Он попал к другому пекарю, волосатому и егозливому, похожему на обсыпанную мукой обезьяну. Маленький человечек сидел на низкой табуретке у витрины своей булочной и завистливыми серыми глазами смотрел, как в булочную на противоположной стороне улицы непрерывно входили покупатели. Мигающие глазки пекаря быстро оглядели Станислауса.
— Здесь ты можешь начать свой взлет и принести пользу. Торговлю мою требуется оживить.
— Пожалуйста! — только и сказал Станислаус.
Хозяин сполз с табуретки.
— Одно условие!
— А именно?
— Никакой платы, но считай, что все, что есть в доме, это твое!
Станислаус не понял. Опять, что ли, ему предлагают поднять хиреющее производство, сыграть здесь роль бабочки и в конце концов уползти обглоданной гусеницей? Пекарь схватил его за руку.
— Честно говоря, дочь моя не из первых красавиц, но кто обращается с ней, как ей требуется, тот найдет душу нежную, как шелковая голубая лента!
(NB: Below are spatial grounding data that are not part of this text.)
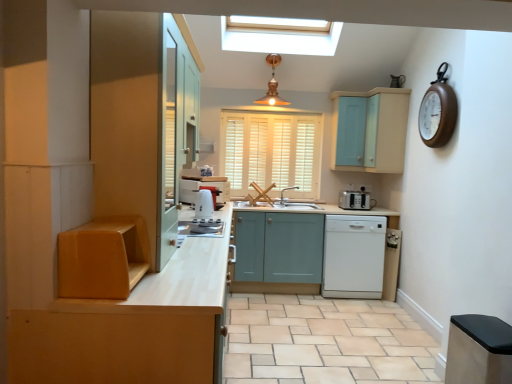
Where is `vacant space underneath wooden clock at upper right (from a real-world perspective)`? The width and height of the screenshot is (512, 384). vacant space underneath wooden clock at upper right (from a real-world perspective) is located at coordinates (417, 329).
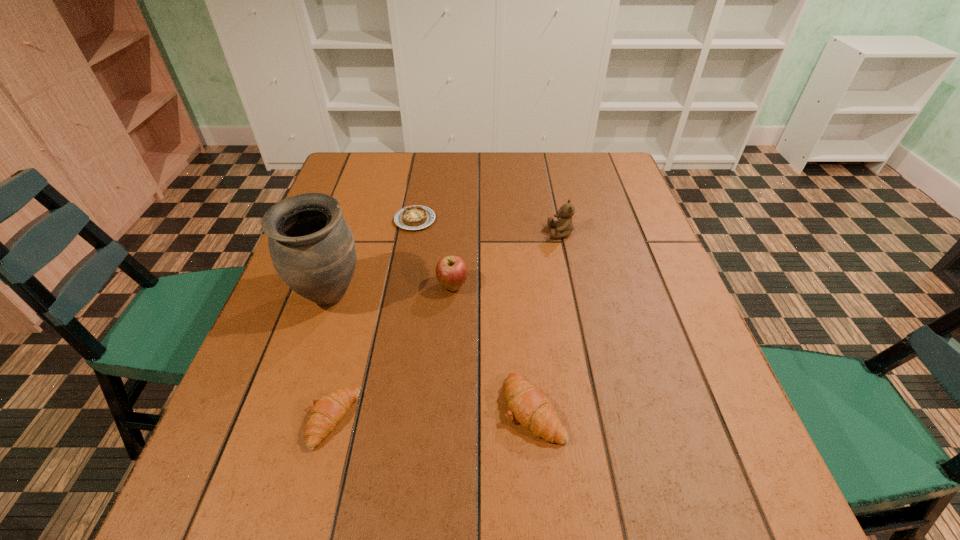
What are the coordinates of `vacant space that satisfies the following two spatial constraints: 1. on the front side of the third shortest object; 2. on the left side of the apple` in the screenshot? It's located at (445, 409).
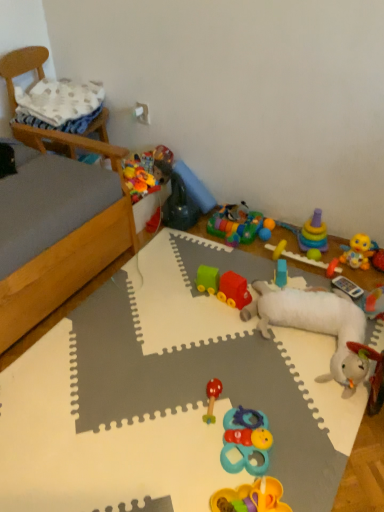
Locate an element on the screen. empty space that is in between blue rubber teething ring at center, positioned as the first toy in bottom-to-top order, and blue plastic toy at center, which is counted as the sixth toy, starting from the top is located at coordinates [x=265, y=368].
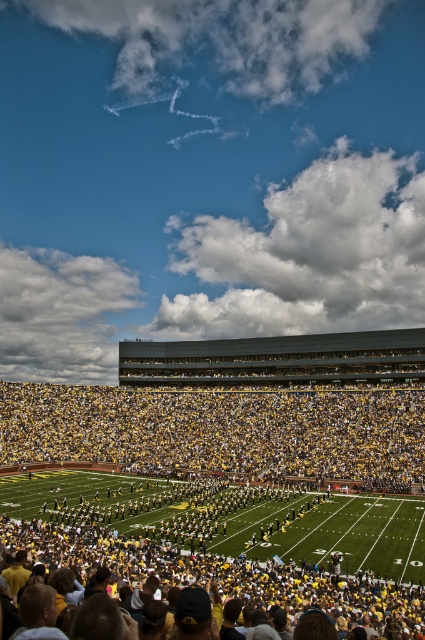
In the scene shown: Based on the coordinates provided, what is located at point (x=226, y=496) in the stadium scene?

Станислаус долго бродил, не находя работы. Щеки у него ввалились, рюкзак с книгами исколошматил его костлявую спину, пустой желудок, урча и бурча, требовал, чтобы он согласился.
Трапеза по случаю вступления в должность была устроена на кухне. Хозяин сам подавал; он щедрой рукой положил на тарелку перченой колбасы, поставил рядом с намазанными маслом белыми хлебцами бутылку крепкого пива, радушно подмигнул Станислаусу обезьяньими глазками и убежал.